Cabras Island & El Cañuelo – the Forgotten Fort
4/23- The area has reopened after much needed refurbishment!
While looking west from El Morro, you see this little fort across the bay channel. Known as El Cañuelo, this little fort was built to help defend of the entrance to the San Juan Bay. Not much is mentioned about this little fort, except that it is located on Isla de Cabras (Goat Island), which you can visit. The fort is part of the San Juan National Historic Site.
I had asked the Puerto Rico Tourism Company for some information, and they said it was a beach and picnic area. Sounded nice enough, so we decided to take an afternoon and go see it.
Originally built of wood in the late 1500s, the fort of San Juan de la Cruz (El Fortín San Juan de la Cruz), better known today as El Cañuelo, burned to the ground in 1625. Spain replaced it with a stone fort between 1630 and 1660. El Cañuelo was the smallest fort in the harbor defense system. Cannon fire from the fort helped El Morro’s forces protect the entrance to the San Juan bay by providing crossfire.
Cabaras Island Today
Here is the scoop as I see it — not the most exciting place but you can get pictures of El Morro and Old San Juan from across the bay. It is not a must see place but worth a short visit if you are in the area.
Just as you pull in, on the right hand side, you’ll see the restored ruins of the Cañuelo Fort. It is not really impressive — just a small box with one garita. There is a National Parks Service informational sign in front of it with some old pictures, which was kind of interesting if you visit during the week.
We spent some time walking all around the island. Up on the north side, there are (what appear to be) a few WWI or WWII gun bunkers. There was no information about these, so I don’t really know. The Police Also have their gun range in this area, so don’t be surprised by the sound of gun fire.

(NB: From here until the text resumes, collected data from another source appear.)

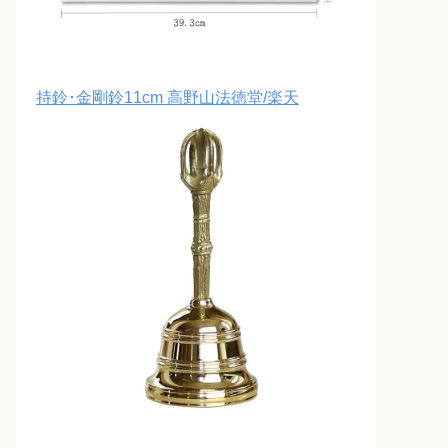
持鈴･金剛鈴11cm 高野山法徳堂/楽天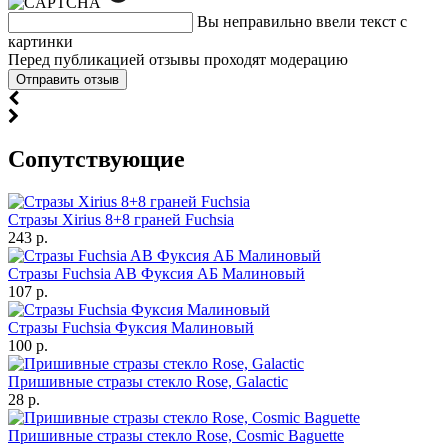
Вы неправильно ввели текст с
картинки
Перед публикацией отзывы проходят модерацию
Cопутствующие
Стразы Xirius 8+8 граней Fuchsia
243 р.
Стразы Fuchsia AB Фуксия АБ Малиновый
107 р.
Стразы Fuchsia Фуксия Малиновый
100 р.
Пришивные стразы стекло Rose, Galactic
28 р.
Пришивные стразы стекло Rose, Cosmic Baguette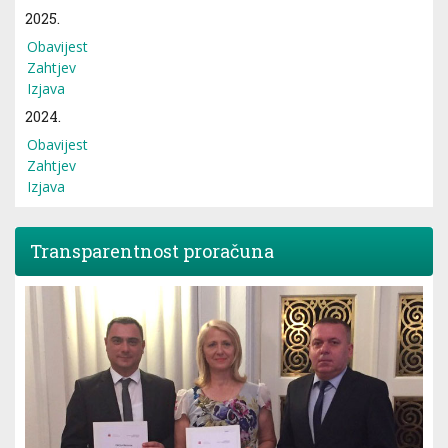
2025.
Obavijest
Zahtjev
Izjava
2024.
Obavijest
Zahtjev
Izjava
Transparentnost proračuna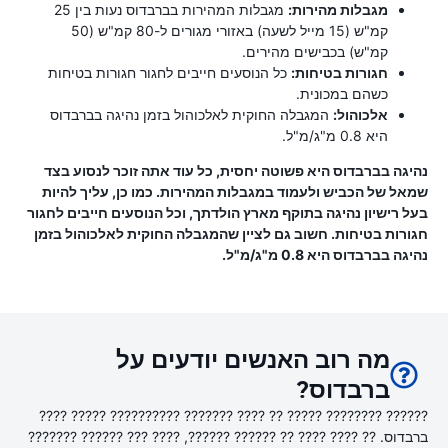
מגבלות מהירות:
מגבלות המהירות בברבדוס נעות בין 25
קמ"ש (15 מייל לשעה) באזורי מגורים ל-80 קמ"ש (50
קמ"ש) בכבישים מהירים.
חגורות בטיחות:
כל הנוסעים חייבים לחגור חגורות בטיחות
כשהם במכונית.
אלכוהול:
המגבלה החוקית לאלכוהול בזמן נהיגה בברבדוס
היא 0.8 מ"ג/מ"ל.
נהיגה בברבדוס היא פשוטה יחסית, כל עוד אתה זוכר לנסוע בצד
שמאל של הכביש ולעמוד במגבלות המהירות. כמו כן, עליך להיות
בעל רישיון נהיגה בתוקף מארץ הולדתך, וכל הנוסעים חייבים לחגור
חגורות בטיחות. חשוב גם לציין שהמגבלה החוקית לאלכוהול בזמן
נהיגה בברבדוס היא 0.8 מ"ג/מ"ל.
מה רוב האנשים יודעים על
ברבדוס?
?????? ???????? ????? ?? ???? ??????? ?????????? ????? ????
ברבדוס. ?? ???? ???? ?? ?????? ??????, ???? ??? ?????? ???????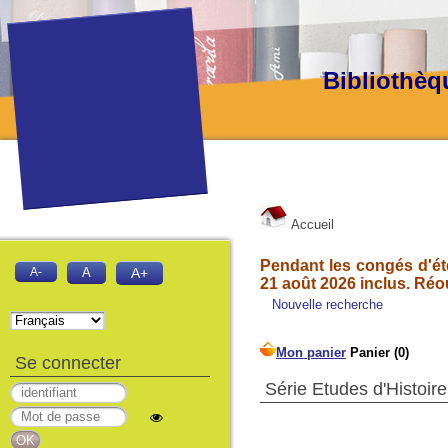
Bibliothèq
Accueil
Pendant les congés d'été
A-
A
A+
21 août 2026 inclus. Réo
Nouvelle recherche
Se connecter
Série Etudes d'Histoire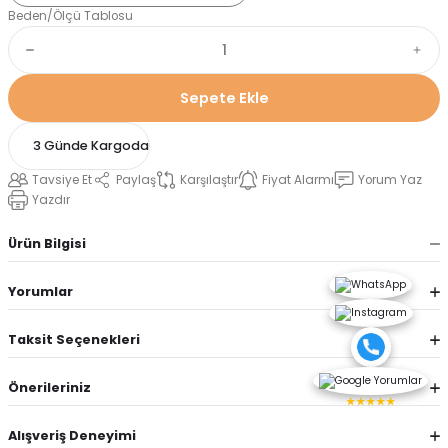
Beden/Ölçü Tablosu
Sepete Ekle
3 Günde Kargoda
Tavsiye Et
Paylaş
Karşılaştır
Fiyat Alarmı
Yorum Yaz
Yazdır
Ürün Bilgisi
Yorumlar
Taksit Seçenekleri
Önerileriniz
★★★★★
Alışveriş Deneyimi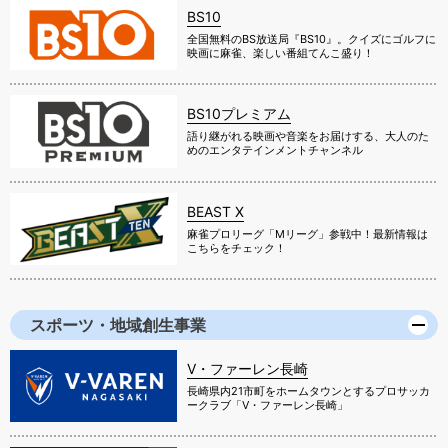
BS10
全国無料のBS放送局『BS10』。クイズにゴルフに
映画に麻雀、楽しい番組てんこ盛り！
BS10プレミアム
語り継がれる映画や音楽をお届けする、大人のた
めのエンタテインメントチャンネル
BEAST X
麻雀プロリーグ「Mリーグ」参戦中！最新情報は
こちらをチェック！
スポーツ・地域創生事業
V・ファーレン長崎
長崎県内21市町をホームタウンとするプロサッカ
ークラブ「V・ファーレン長崎」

On the very north tip (we just walked around the gate), there are ruins of some structures that are the remains of a leper colony that was on the island from the late 1800s to the early 1900s. But there were no signs with information about these, either.But I like the photos you can get of the ruins. And there is loads of sea glass on the beaches behind them.
Luckily (for us), Cabras Island is located just a few miles away from the Bacardi Rum Factory tour, so we stopped in there first. Then we headed to Cabras Island. All in all, it was not a bad way to spend a few hours.
Though there is a little beach there, it’s not my favorite — it was rocky and didn’t look that inviting. Besides, there are "no swimming" signs posted around the island. There are picnic pavilions that you can reserve, but these are used mostly by locals. There is a snack bar and clean restrooms. There is also a nice boat ramp here (fee to use). There are a number of local restaurants (mostly seafood) just outside of the park. We had a surprisingly good (though not what I would call inexpensive) lunch at one of them.
Parking at Cabras Island and the beach costs $4 for the day. It is open Wednesday – Sunday from 8:30am – 5:00pm .
There is some information on the Parques Nacionales web site
From the San Juan area, take Route 22 west to exit 7a. That will put you onto Route 165 north. Follow Route 165 to Route 870 east. Take Route 870 (through the little town) to the end.